And OF COURSE a double free bug that just happens in Rust in CI in Ubuntu and not in MacOS, to make me spend yet another 2 extra days on this: https://github.com/versatica/mediasoup/actions/runs/8172985292/job/22344414084?pr=1353

jmillan commented 8 months ago

Are you making sure that threadA is not writing to a SendSctpDataStore at the when at the same time the uv main thread is reading it?

ibc commented 8 months ago

Are you making sure that threadA is not writing to a SendSctpDataStore at the when at the same time the uv main thread is reading it?

ClassDestroy() method should also use the mutex since it clears the storage map so every store is deallocated so it deletes all items in the items array. It maybe that.

ibc commented 8 months ago

Also take into account that this PR doesn't yet implement the thing about running the Checker in a separate thread.

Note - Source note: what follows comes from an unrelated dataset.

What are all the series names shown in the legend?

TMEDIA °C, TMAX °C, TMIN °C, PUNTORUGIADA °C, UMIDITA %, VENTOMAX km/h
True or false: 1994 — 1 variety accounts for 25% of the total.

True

ibc commented 8 months ago

Are you making sure that threadA is not writing to a SendSctpDataStore at the when at the same time the uv main thread is reading it?

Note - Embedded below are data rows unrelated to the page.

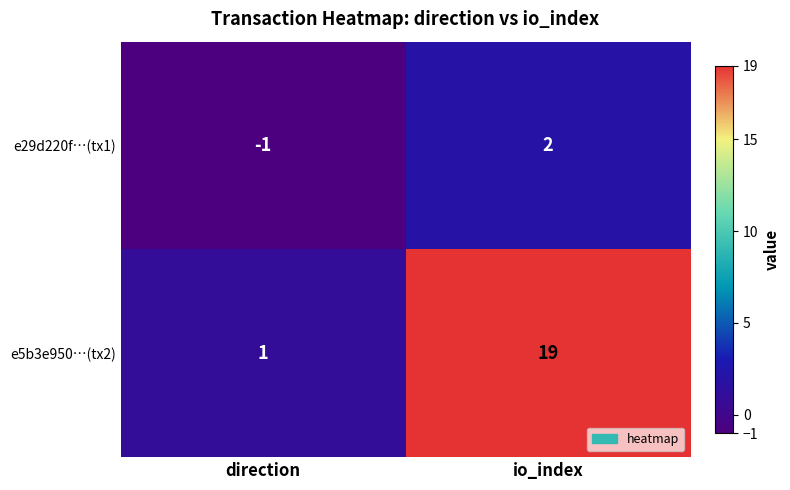

The e29d220f…(tx1) series shows 0 at direction. True or false?

False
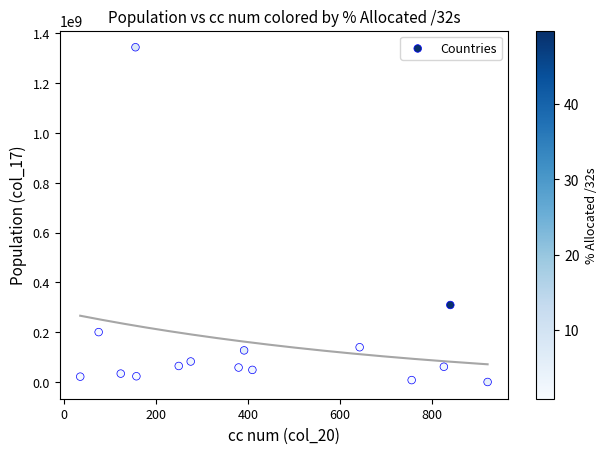

What is the range of Y values (max minus min)?

1344543207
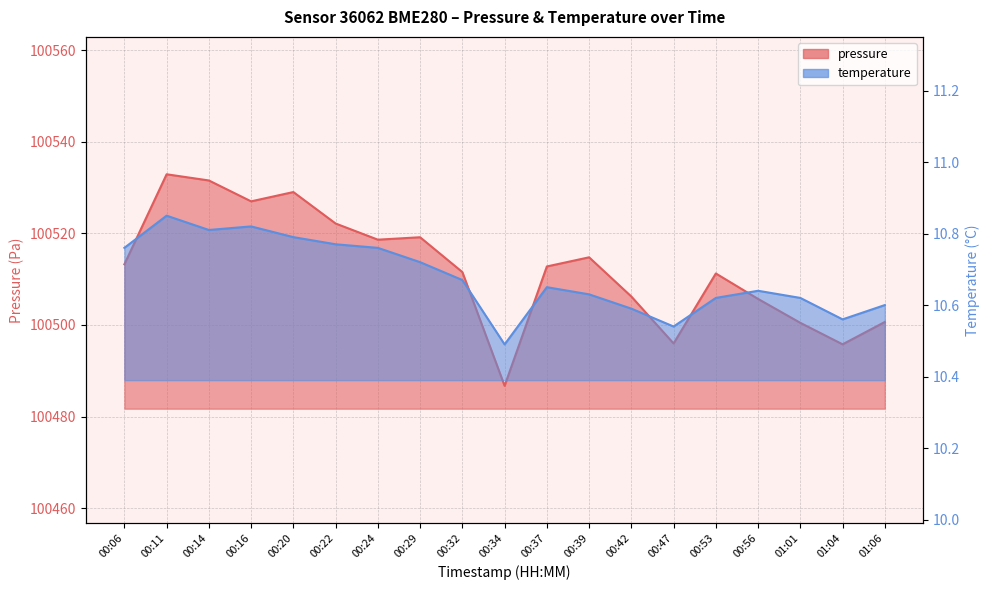

Where is the first local maximum for pressure?

00:11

ClassDestroy() method should also use the mutex since it clears the storage map so every store is deallocated so it deletes all items in the items array. It maybe that.

No, false alarm, it already calls const std::lock_guard<std::mutex> lock(GlobalSyncMutex);.

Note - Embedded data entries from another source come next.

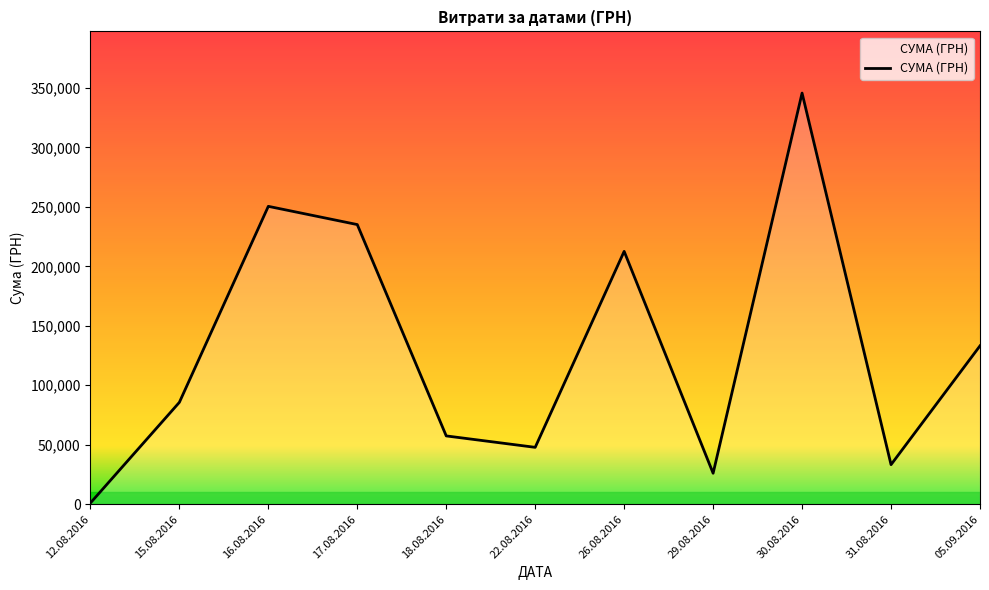

How many lines are shown in the chart?

1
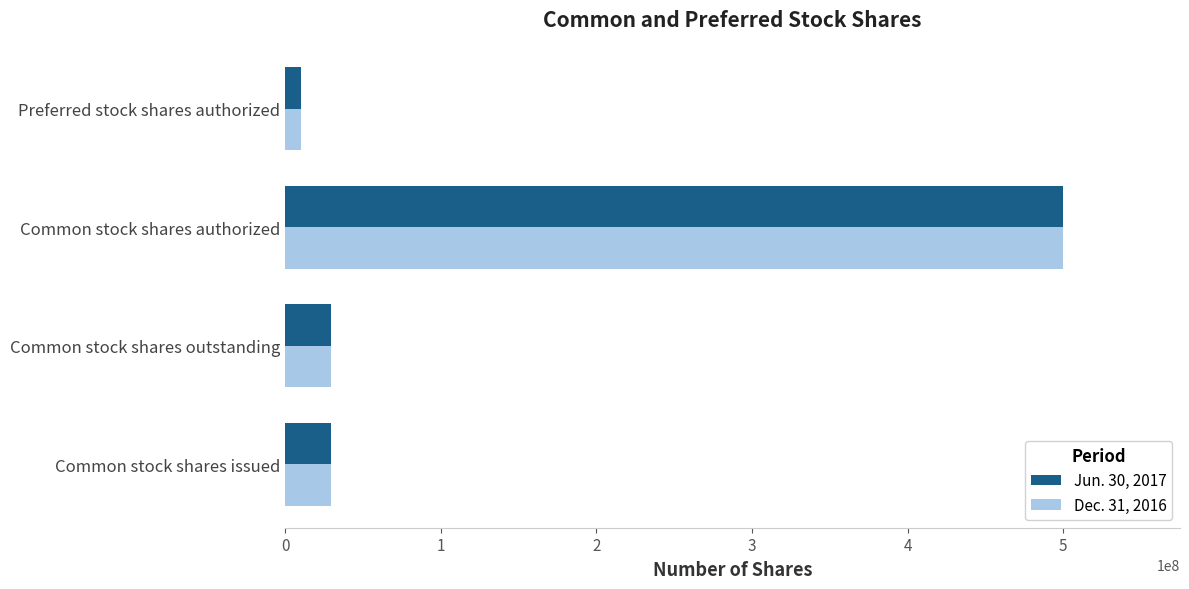

What is the sum of the Dec. 31, 2016 values at Common stock shares outstanding and Common stock shares issued?

59437734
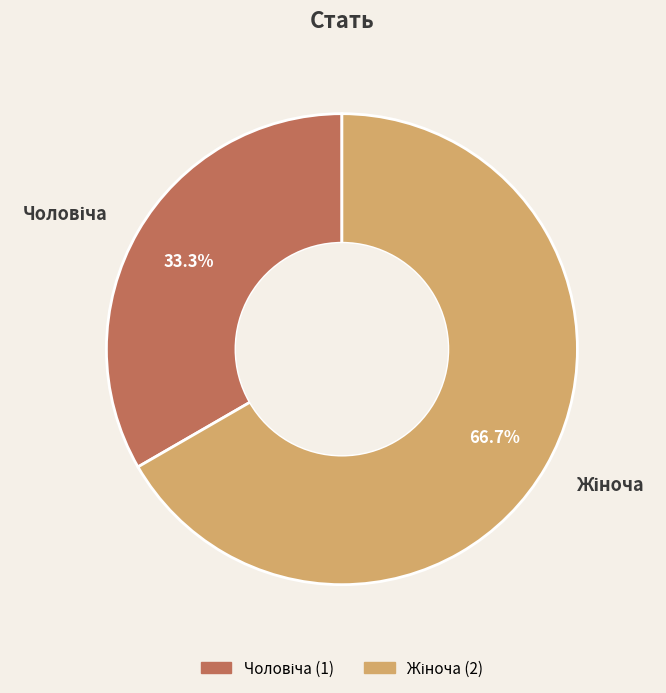

Is there a majority slice in this chart?

Yes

ibc commented 8 months ago

I've done many changes in https://github.com/versatica/mediasoup/pull/1353/commits/ca5f222e914cde25622de368ca927a9b3dbaf1a8:

  1. Move creation of DepUsrSCTP::Checker from Worker constructor/destructor to DepUsrSCTP::ClassInit() and DepUsrSCTP::ClassDestroy(). This comes with an issue (see Issue 2 in next comment).
  2. Make the DepUsrSCTP::Checker singleton be static rather than thread_local static. Why? Because there must be only one and not one per thread (in Rust).
ibc commented 8 months ago

Issue 2

When running any test in Node:

npx jest --testPathPattern node/src/test/test-node-sctp.ts
      mediasoup:ERROR:Worker (stderr) DepLibUV::onWalk() | alive UV handle found (this shouldn't happen) [type:timer, active:0, closing:1, has_ref:1] +0ms

      492 |             for (const line of buffer.toString('utf8').split('\n')) {
      493 |                 if (line) {
    > 494 |                     workerLogger.error(`(stderr) ${line}`);
          |                                  ^
      495 |                 }
      496 |             }
      497 |         });

This is because DepUsrSCTP::CloseChecker() is now called from DepUsrSCTP::ClassDestroy() rather than from Worker::Close() method. Not sure why it happens honestly, not sure what the difference is. I've added logs to file in /tmp/ms_log.txt and the problem is clear:

---- Timer created
---- Timer created
---- onCloseTimer
---- WORKER CLOSED
---- DepUsrSCTP::ClassDestroy()---- DepUsrSCTP::ClassDestroy() | calling mapAsyncHandlerSendSctpData.clear()
---- onWalk
---- onCloseTimer

As you can see, when onWalk() runs (which is defined in DepLibUV.cpp and it's called by lib.cpp when the Worker instance ends) the timer of the Checker singleton hasn't been yet freed. It's done later.

ibc commented 8 months ago

After a meeting with Jose we have decided that, as originally planned, the timer of the usrsctp Checker singleton must run in a separate thread X and when the first SctpAssociation is created or when the last one is destroyed (in any Worker thread) then DepUsrSctp must use uv_async_send to tell the Checker singleton to start, stop or restart the timer. And same when DepUsrSctp::HandleUsrSctpTimers() is called if PR https://github.com/versatica/mediasoup/pull/1351 is merged.

satoren commented 8 months ago

Are you making sure that threadA is not writing to a SendSctpDataStore at the when at the same time the uv main thread is reading it?

Running a test with ThreadSanitizer enabled may help confirm that.